### Extrait du document:
━━━━━━━━

Un format qui, finalement, « incarne bien la recherche-création », estime Audrey Brugnoli. Car il permet de montrer la réalité du cheminement lors du doctorat. « Chuchoter ma thèse » s’inscrit ainsi dans une démarche de diffusion scientifique, mais pourra aussi être exploité comme un objet de recherche-création.
À l’origine du projet, ouvrir le dialogue sur le parcours de soin
Avant de s’adresser aux doctorants, le dispositif a été pensé pour interpréter le vécu psychique autour du parcours de soin. Un projet qui s’inscrit dans les actions du collectif artistique « Le Stéto », fondé par Audrey Brugnoli. Elle travaille avec des enfants malades, afin d’intégrer la recherche-création dans les hôpitaux.
C’est Pierre Jarlan qui imagine ce format. Diplômé d’un master en sciences cognitives, il est persuadé de l’intérêt de développer l’art dans la santé. « Dans ce milieu, beaucoup trouvent la recherche-création intéressante, mais il n’y a personne pour l’incarner. Comme si on ne pouvait pas faire les deux. Et pourtant, on en aménage beaucoup sans la nommer. »
En cherchant une manière d’explorer le vécu du soin via une démarche réflexive, le doctorant s’arme de micros et de casques et propose de chuchoter. « Cela crée une façon de s’exprimer différente — il n’est pas possible de parler vite par exemple — et une écoute particulière », souligne Audrey Brugnoli.
« Chuchoter le soin » est testé pour la première fois auprès d’étudiants lors de la PSL Week du 21 au 25 novembre 2022, un événement qui permet aux étudiants de découvrir les cours des établissements composants de l’Université PSL. « Il y a eu des moments d’échanges bouleversants autour du vécu du soin. Quand quelqu’un s’ouvre, les autres se sentent autorisés à se confier à leur tour », rapporte Audrey Brugnoli. Parfois jusqu’à devoir quitter la table.
« Nous avons été surpris de la profondeur des données », ajoute Pierre Jarlan qui considère que ce dispositif peut s’inscrire dans une démarche de soin.
Et pour la suite ?

━━━━━━━━

### Données recueillies:
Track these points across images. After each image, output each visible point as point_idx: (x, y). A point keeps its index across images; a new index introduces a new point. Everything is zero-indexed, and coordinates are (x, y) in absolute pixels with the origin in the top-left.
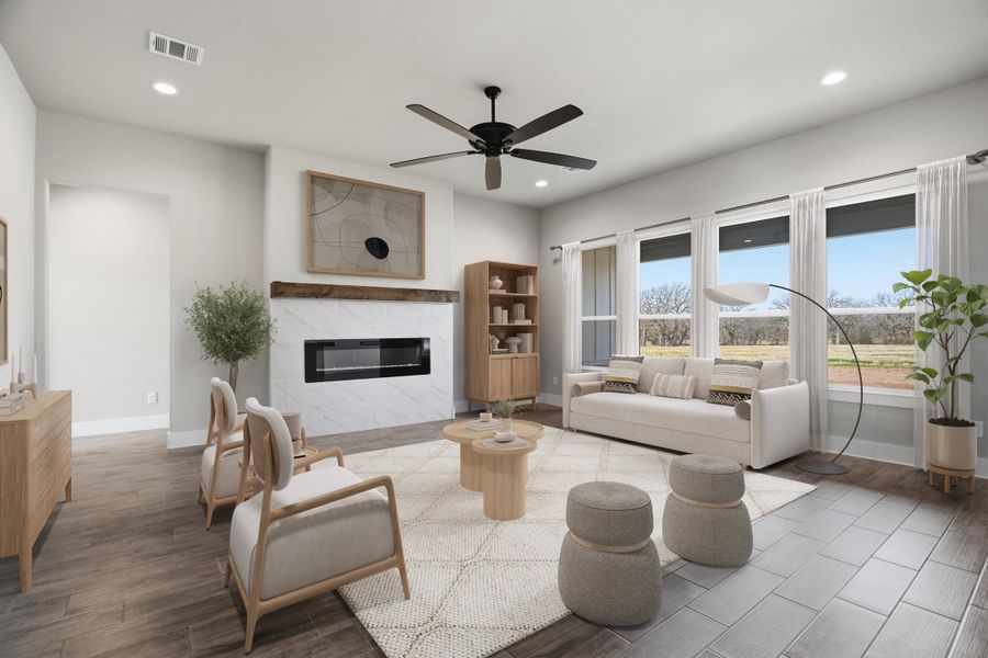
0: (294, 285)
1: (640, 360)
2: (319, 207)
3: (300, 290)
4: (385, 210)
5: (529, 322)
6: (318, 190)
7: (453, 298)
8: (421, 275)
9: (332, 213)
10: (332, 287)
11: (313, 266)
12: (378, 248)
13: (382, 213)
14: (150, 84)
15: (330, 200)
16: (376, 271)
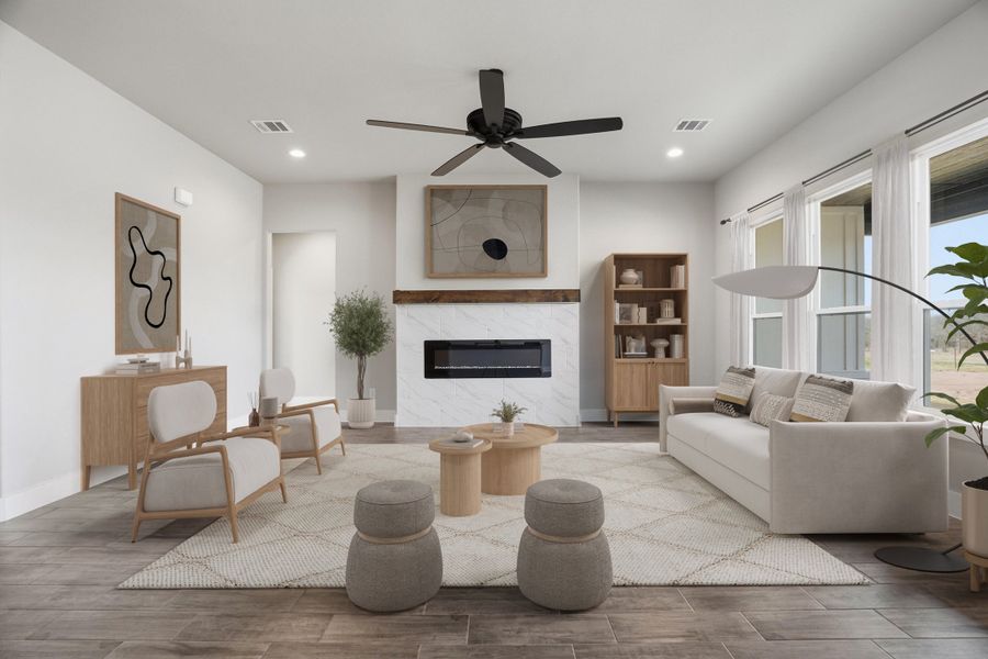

━━━━━━━━

### Consignes:
(a) Reproduisez fidèlement le passage de l'extrait sur le projet « Chuchoter ma thèse » qui commence à « En cherchant une » et se termine à « quitter la table. ».
(b) Rédigez, s'il vous plaît, la suite de l'extrait sur le projet « Chuchoter ma thèse » en reprenant juste après sa dernière phrase.

### Réponses dans l'ordre:
(a)
En cherchant une manière d’explorer le vécu du soin via une démarche réflexive, le doctorant s’arme de micros et de casques et propose de chuchoter. « Cela crée une façon de s’exprimer différente — il n’est pas possible de parler vite par exemple — et une écoute particulière », souligne Audrey Brugnoli.
« Chuchoter le soin » est testé pour la première fois auprès d’étudiants lors de la PSL Week du 21 au 25 novembre 2022, un événement qui permet aux étudiants de découvrir les cours des établissements composants de l’Université PSL. « Il y a eu des moments d’échanges bouleversants autour du vécu du soin. Quand quelqu’un s’ouvre, les autres se sentent autorisés à se confier à leur tour », rapporte Audrey Brugnoli. Parfois jusqu’à devoir quitter la table.

(b)
Immédiatement après le premier épisode de « Chuchoter ma thèse », les réflexions fusent sur la façon dont pourrait évoluer le format. « Faire la cartographie en temps réel, c’est dense. Il faudrait peut-être la réaliser avec les participants, après la session. Pour “Chuchoter le soin”, un temps de feedback avait été nécessaire, cela pourrait être l’occasion », suggère Audrey Brugnoli.
Les enregistrements seront accessibles en ligne et hébergés par l’école doctorale, « après la mise en place de ce feedback avec les participants et le montage sonore », indique Pierre Jarlan.
Il ajoute : « Pour “Chuchoter le soin”, nous avions fait un cadavre exquis, lu avec des voix différentes. Nous travaillons également sur notre prochain projet pour la PSL Week qui débute fin novembre. »
Le programme doctoral Sacre
Le programme doctoral Sacre de l’Université PSL vise à mettre en avant la recherche-création. Chaque année, une dizaine de doctorants entame une thèse. Parmi eux, des artistes, créateurs et interprètes, des théoriciens en sciences exactes, humaines et sociales.
Six grandes écoles nationales supérieures prennent part au programme : le Conservatoire national supérieur d’art dramatique (CNSAD), le Conservatoire national supérieur de musique et de danse de Paris (CNSMDP), l’Ensad, l’École nationale supérieure des métiers de l’image et du son (La Fémis), l’École nationale supérieure des beaux-arts, et l’ENS-PSL.
L’objectif de Sacre est de « permettre l’émergence et le développement de projets originaux associant création et recherche ».